Rahul and Priyanka. Sonia asked me to be seated. I spread the map on the table and said:" Soniaji, you know how much I respected Rajiv. This site I have selected, please accept. We will use the government funds to clean it up and make it the best". At this, Priyanka flared up and said in a demanding tone: "Are you, or are you not going to give the CRPF camp site for my father's memorial. Otherwise we don’t want anything from Government". At this tone of voice, I was upset. I was a senior Cabinet minister and Priyanka was a college girl. She had no right to talk to me like that. I had come to see her mother, not her. Congressmen can be backbone less wonders, but not Subramanian Swamy even if he has to go into the wilderness for it. In a raised voice, I thundered "No! We will not give that site. I will pass such an order on the CRPF site that no future government can dare to overrule it". There was an eerie silence for nearly a minute. Amitabh was feeling very uncomfortable. No one spoke. Then Sonia said in a very soft voice: "why? Why not that site? With that question, I got a chance to play my trump card.

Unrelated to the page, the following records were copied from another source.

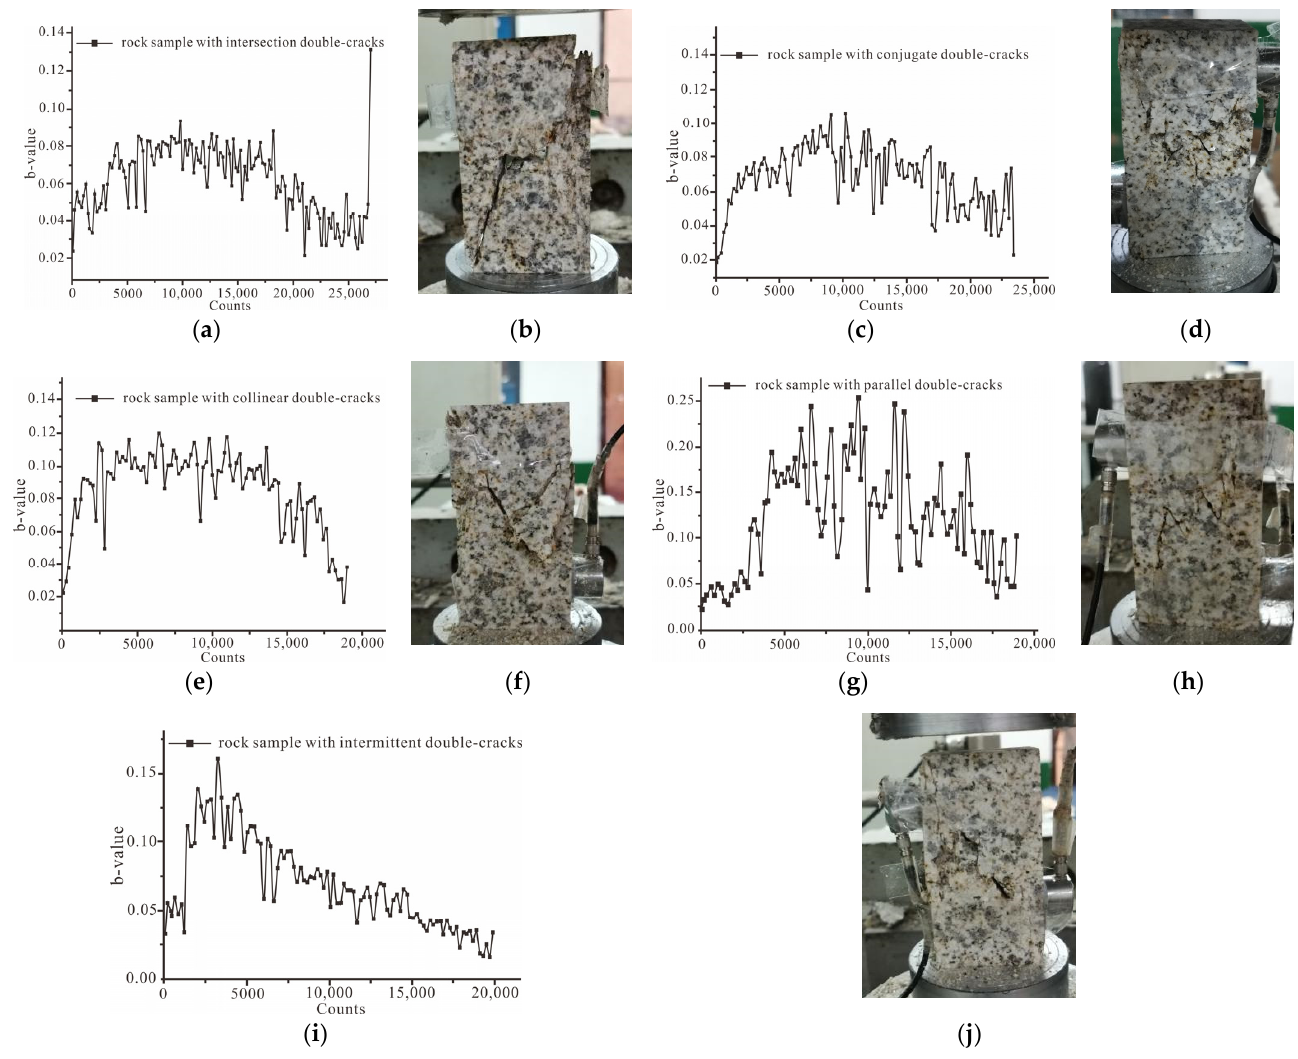
Figure 13. Parameters of the acoustic emission of rock samples with single cracks. ( a ) The curve of the b -value of rock samples with cross double cracks; ( b ) the failure of rock sample with cross double cracks; ( c ) the curve of the b -value of rock samples with conjugate double cracks; ( d ) the failure of rock samples with conjugate double cracks; ( e ) the curve of the b -value for rock samples with collinear double cracks; ( f ) the failure of rock samples with collinear double cracks; ( g ) the curve of the b -value of rock samples with parallel double cracks; ( h ) the failure of rock sample with parallel double cracks; ( i ) the curve of the b -value of rock sample with intermittent double cracks; ( j ) the failure of rock samples with intermittent double cracks.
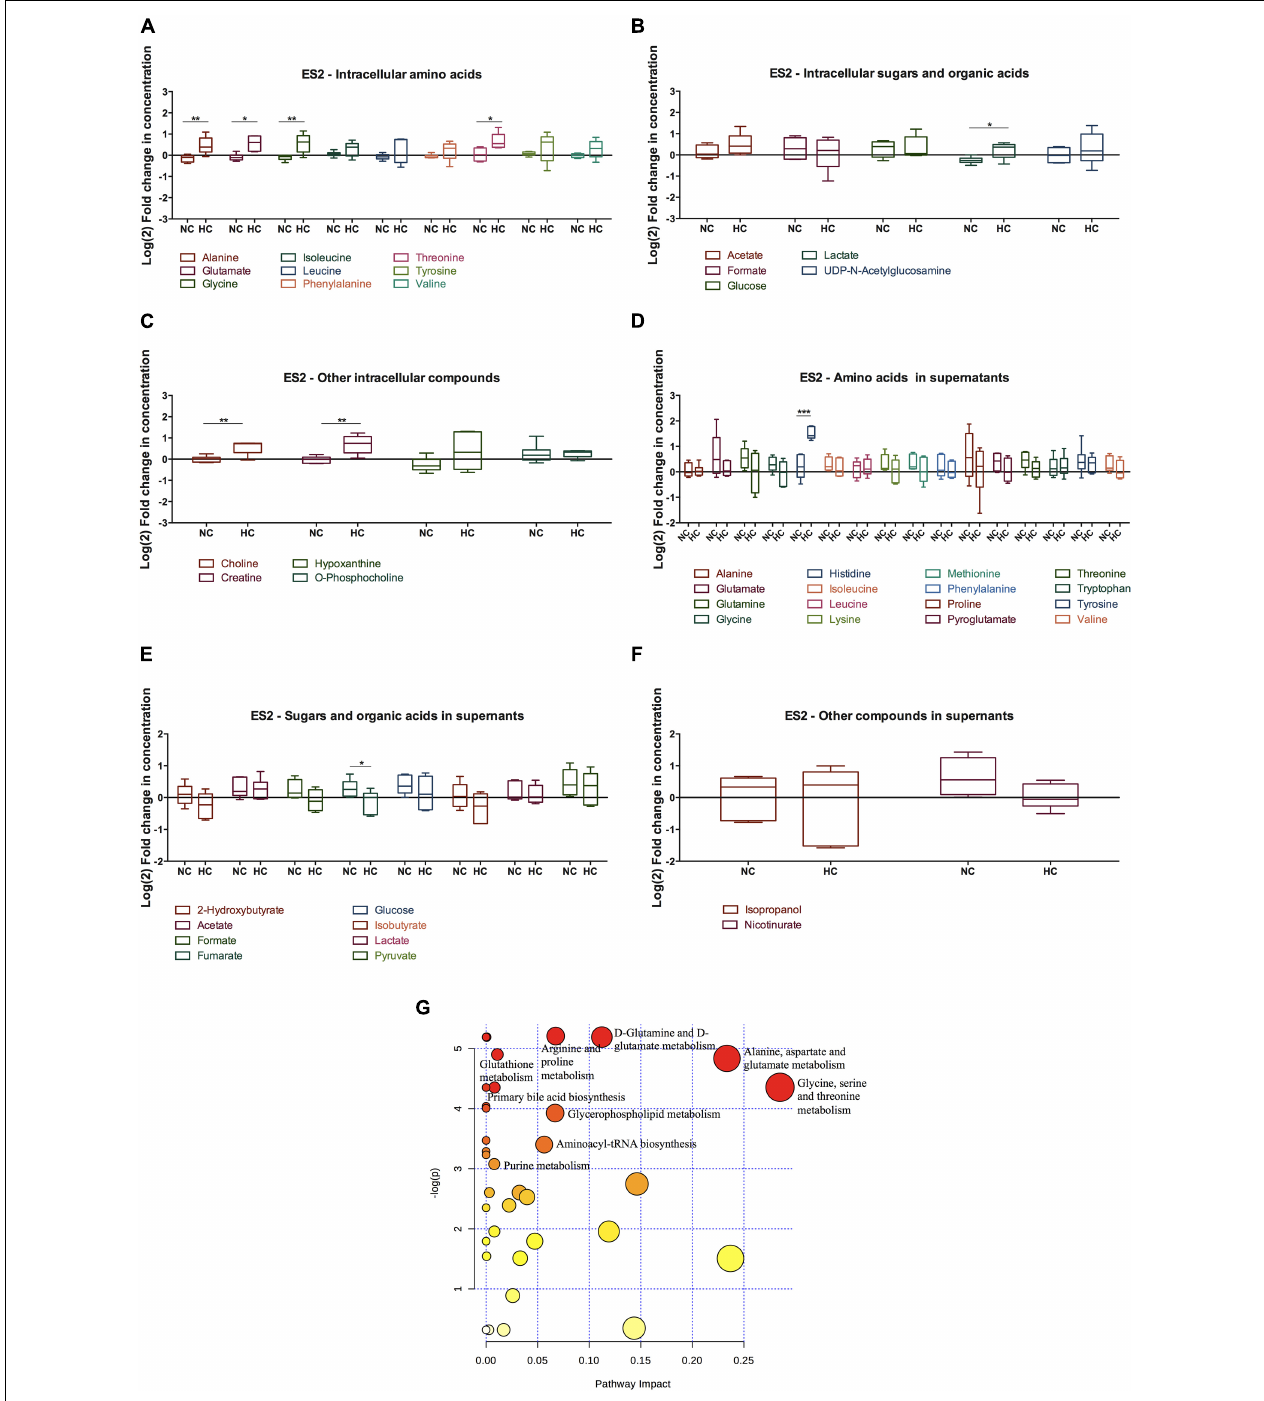
FIGURE 4 | Cysteine rescues ES2 cellular metabolism and impacts several metabolic pathways under hypoxia. (A–F) Metabolites levels for 48 h of experimental conditions for ES2 cells. (A) Intracellular amino acids; (B) intracellular sugars and organic acids; (C) other intracellular metabolites; (D) amino acids in supernatants; (E) sugars and organic acids in supernatants; (F) other metabolites in supernatants. Data were normalized to the respective control condition (the same environmental condition NC/N and HC/H). NC, normoxia with cysteine; HC, hypoxia with cysteine. Results are shown as median with 25th to 75th percentiles. * p < 0.05, ** p < 0.01, *** p < 0.001 (independent-samples t- test: NC, n = 6; HC, n = 5). (G) Metabolic pathway analysis for the effect of cysteine under normoxia and hypoxia in intracellular ES2 metabolites. All the matched pathways are displayed as circles. The color and size of each circle are based on p -value and pathway impact value, respectively. The most impacted pathways having statistical significance ( p < 0.05) are indicated. Source: https://www.metaboanalyst.ca/Metabo Analyst/faces/home.xhtml.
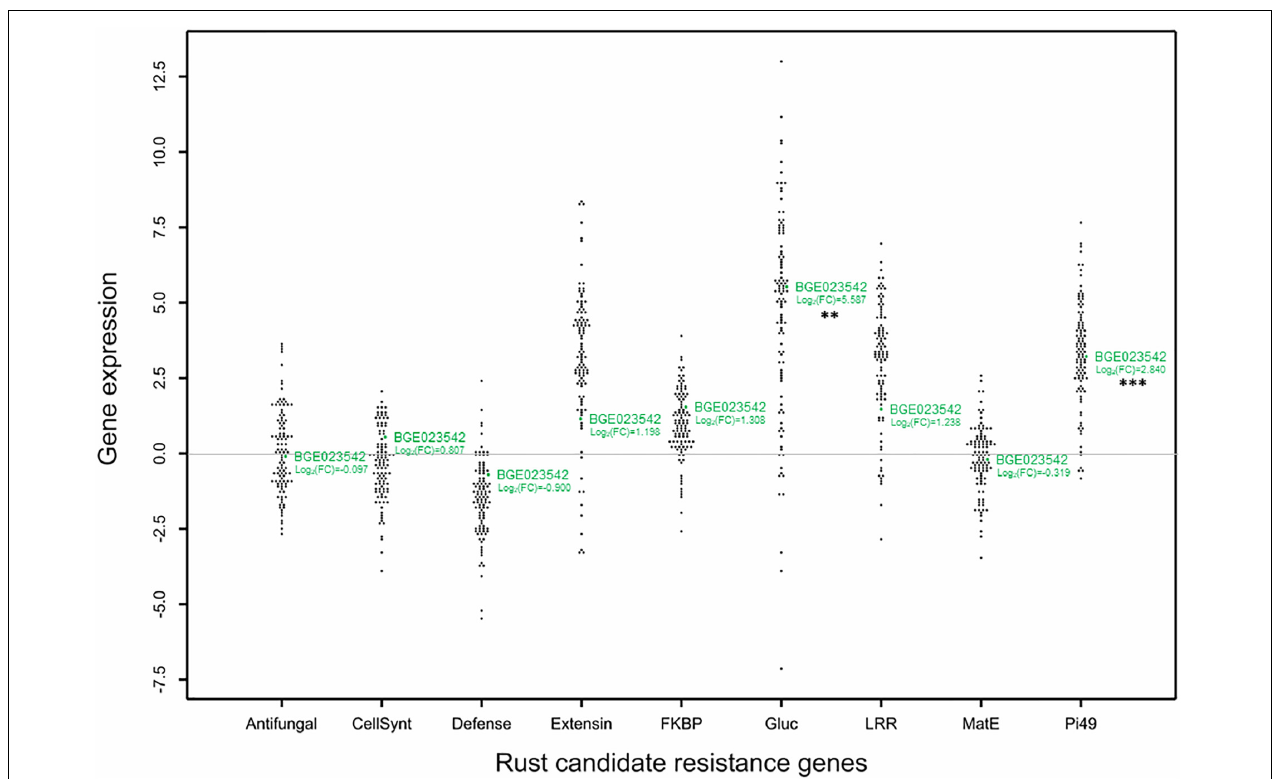
FIGURE 2 | Dot plots histogram showing the distribution of relative expression (Log 2 Fold change) of the selected genes related to rust partial resistance in the Lathyrus cicera recombinant inbred line (RIL) population (BGE023542 × BGE008277). The log 2 Fold Change values are represented in relation to the calibrator susceptible BGE008277 parental line, displayed by the horizontal line crossing Y -axis origin (log 2 Fold Change = 0). Each black and green dot represents an RIL individual and the BGE023542 (partial resistant) parental line, respectively. P -values obtained from t -test calculated between relative expression of parental lines for each gene are indicated by asterisks as follows: ∗∗ P < 0.01 ( Gluc ) and ∗∗∗ P < 0.001 ( Pi49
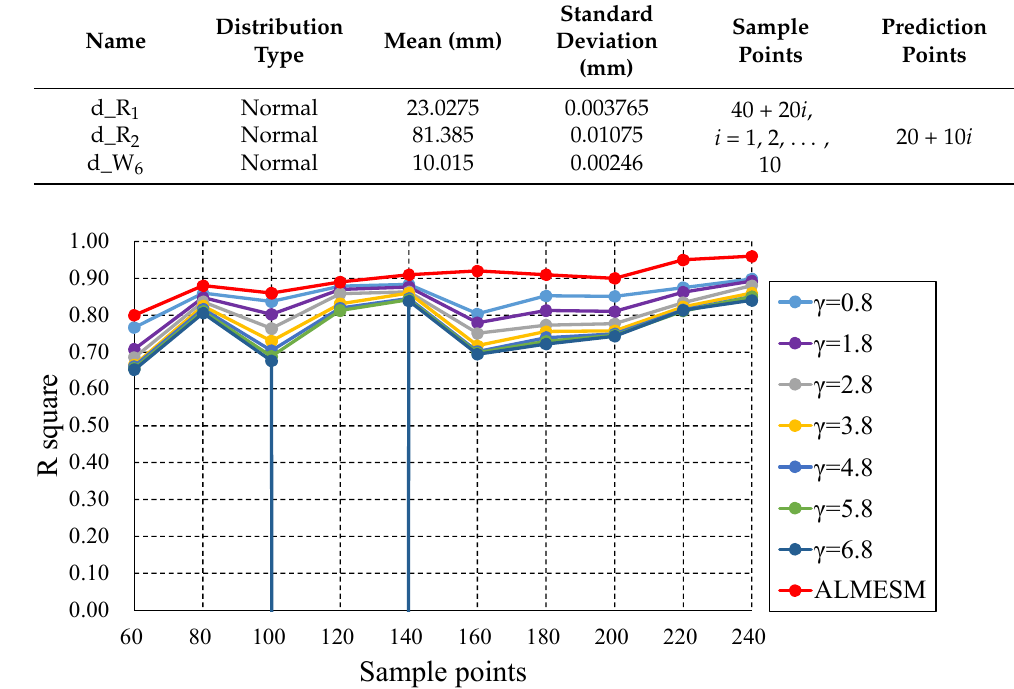
Figure 12. R-squared comparison of ALMESM and the original LME approximation with different globally unified γ under different numbers of sample points for approximating the LCF life of the GH720Li turbine disk.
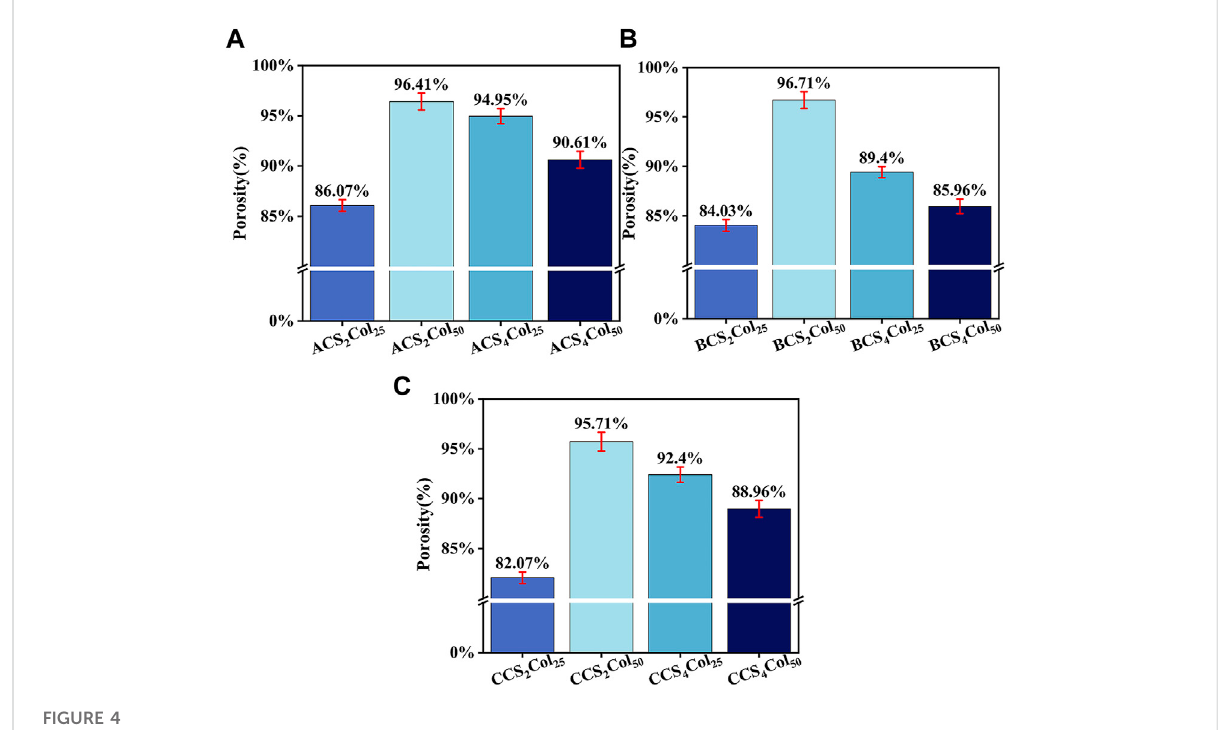
FIGURE 4 Porosity results of the scaffolds, ACSCols (A) , BCSCols (B) , and CCSCols (C)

I said, "Soniaji, the only reason is that I want to respect Rajiv's sentiment. When in 1987 Charan Singh died and was to be cremated ,his son Ajit and I had asked Rajiv (as PM) for the same CRPF site for Chaudhary Saheb. He had declined. Rajiv had explained to me then that already Shastri's memorial is much neglected, and if this site, temporarily with the CRPF is given away , there will be much misunderstanding and adverse publicity. He recorded this in the files of the Government. So to respect Rajiv's view, we cannot give the site of your choice. But I have told the PM that this alternate site I have selected should be offered for Rajiv Gandhi memorial and immediately developed. After a few moments, Sonia agreed. I took it as recognition by her that I would not deliberately try to give a bad site for Rajiv's memorial. Because I had so much regard for Rajiv which she knew was mutually felt by Rajiv. I would she understood, select the best available site. Priyanka was still angry, but Sonia restrained her from speaking anymore. "We will accept because it has come form you" she said. The crisis was over. A site has been selected. When I

informed the PM, he promptly announced it over Doordharsan, to set all the rumours afloat, at rest. Had I not intervened, God only knows what would have happened. But for Rajiv's sake, who I consider was the most patriotic and dynamic leader produced to date by the Nehru family, and perhaps also the most underrated, it was God's grace that we found a way out.